One thing unites these players, and it is not their business model or even their product offering. On the contrary, the industry has never been as fragmented. Yet all involved recognise the need to build increasingly digitalised businesses. At first, this was motivated by cost-efficiency and was a “nice to have”. These days, it has morphed into something you can’t ignore, and businesses must embrace a digital-first approach or risk extinction.

The problem is that traditional and even new institutions often lack the necessary IT or operational capabilities to provide all the services and channels that clients demand today. It is very challenging for institutions to keep up with trends, especially given how rapidly they change. It would be difficult to score a goal if the goalposts keep moving. Even harder if you constantly need to swap out the striker and the entire team playing behind him. This is what institutions experience when they attempt to catch up with trends, all while building and operating everything in-house.
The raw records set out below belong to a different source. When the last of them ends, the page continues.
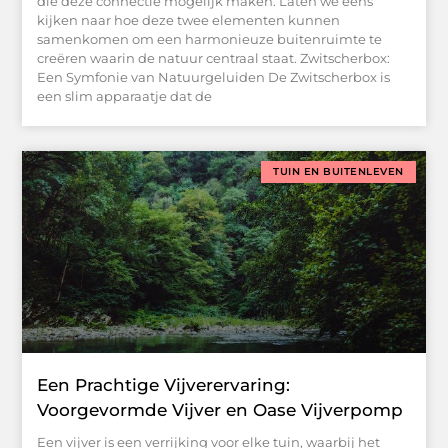
die deze connectie mogelijk maken. Laten we eens
kijken naar hoe deze twee elementen kunnen
samenkomen om een harmonieuze buitenruimte te
creëren waarin de natuur centraal staat. Zwitscherbox:
Een Symfonie van Natuurgeluiden De Zwitscherbox is
een slim apparaatje dat de
TUIN EN BUITENLEVEN
Een Prachtige Vijverervaring:
Voorgevormde Vijver en Oase Vijverpomp
Een vijver is een verrijking voor elke tuin, waarbij het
This problem is particularly challenging in wealth management for the mass-affluent segment. This segment demands access to global financial markets across various asset classes. From an investment perspective, this makes perfect sense. After all, like our founder and CEO often says, “diversification is the only free lunch in the world.” But for the provider to meet this demand, the costs can be crippling for a business. To make matters infinitely more trying, providers not only need to offer access but also must be able to create bespoke portfolios that match the clients’ objectives, goals, risk appetite, and preferences.

Now, the above requires a huge amount of infrastructure, tech and expertise. Instead of training a whole new squad from scratch, it often makes far more sense to buy a few key players from the open market and adapt your existing squad around them. In the world of football, Al-Nassr has achieved great success with its plug-and-play approach featuring Ronaldo. In the banking world, this translates to outsourcing.
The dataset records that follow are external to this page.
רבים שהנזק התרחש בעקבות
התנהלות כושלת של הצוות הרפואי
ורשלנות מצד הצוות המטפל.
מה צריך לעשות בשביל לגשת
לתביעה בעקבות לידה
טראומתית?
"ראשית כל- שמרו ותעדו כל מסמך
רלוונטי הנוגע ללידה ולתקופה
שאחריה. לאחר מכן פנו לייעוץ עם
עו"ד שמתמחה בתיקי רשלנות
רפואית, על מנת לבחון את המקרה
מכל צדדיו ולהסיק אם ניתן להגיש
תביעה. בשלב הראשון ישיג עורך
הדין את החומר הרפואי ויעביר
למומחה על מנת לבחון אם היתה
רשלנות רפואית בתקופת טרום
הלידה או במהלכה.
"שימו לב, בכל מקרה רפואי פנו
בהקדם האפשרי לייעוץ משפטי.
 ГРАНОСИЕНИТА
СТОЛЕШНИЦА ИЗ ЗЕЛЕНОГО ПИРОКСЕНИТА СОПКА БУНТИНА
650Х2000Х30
So, what’s being outsourced? The menu is ever-expanding. Currently, outsourcing of execution and asset servicing, as well as infrastructure and IT operations, is a common practice.

I came to the Middle East in 2008 because the demand for outsourced solutions has been prevalent ever since. Back in 2015, I was having a conversation with a regional bank executive and was surprised to find they were still running their entire wealth platform in-house. Fast forward to today, it’s a complete shift in mindset—from control to collaboration. Almost 20 years later, it appears that only more institutions are embracing the outsource playbook.
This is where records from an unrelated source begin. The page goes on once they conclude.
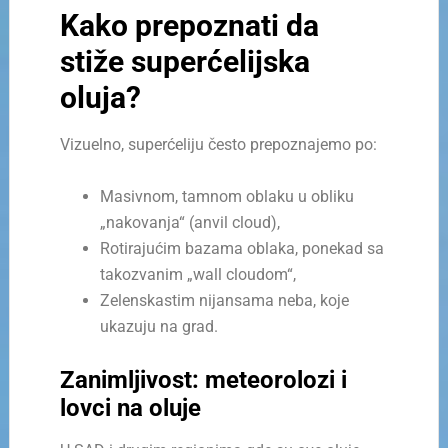
Kako prepoznati da
stiže superćelijska
oluja?
Vizuelno, superćeliju često prepoznajemo po:
Masivnom, tamnom oblaku u obliku
„nakovanja“ (anvil cloud),
Rotirajućim bazama oblaka, ponekad sa
takozvanim „wall cloudom“,
Zelenskastim nijansama neba, koje
ukazuju na grad.
Zanimljivost: meteorolozi i
lovci na oluje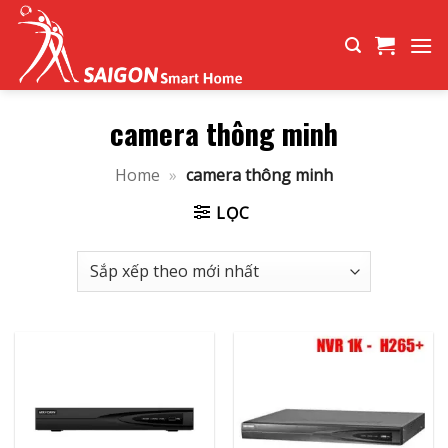
Bỏ
qua
nội
dung
camera thông minh
Home
»
camera thông minh
LỌC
After nearly three decades in the industry, I am convinced that the world today has evolved too dramatically for banks to still believe they need to build proprietary systems and infrastructure. Instead, we are in a place now where banks will manage the client relationship, prioritise ensuring the suitability of products and services for the client, and oversee compliance with regulations through one consolidated platform or Super App. Meanwhile, the actual products, services and all downstream processes and infrastructure needed would be outsourced.

What was initially viewed as a means of reducing operational costs has now become a strategic lever for institutions. It allows them to accelerate time-to-market for new products, gain reliable access to global markets and multi-asset capabilities, and scale efficiently without the need for heavy upfront investments.

In my view, the main challenge for large banks will be the speed at which they can adapt and implement change–in this aspect, the FinTechs have an edge. Meanwhile, the challenge for these same FinTechs would be that they do not have the scale and client base that these banks have built over decades. The winning formula will be institutions that are agile enough to keep up with the demand for innovation, whilst also having the scale to deliver them competitively to the market.

Admittedly, achieving the winning formula is a tall task. But while this challenge has presented itself to financial institutions from Sydney to New York, peers in the GCC have a unique advantage. The ecosystem in the region is highly accommodating of firms introducing new and unique products and services. Governments in the region are also supporting the development of businesses with subsidies and incentives, as well as the formation of sandboxes, accelerators, and the implementation of business-friendly regulations.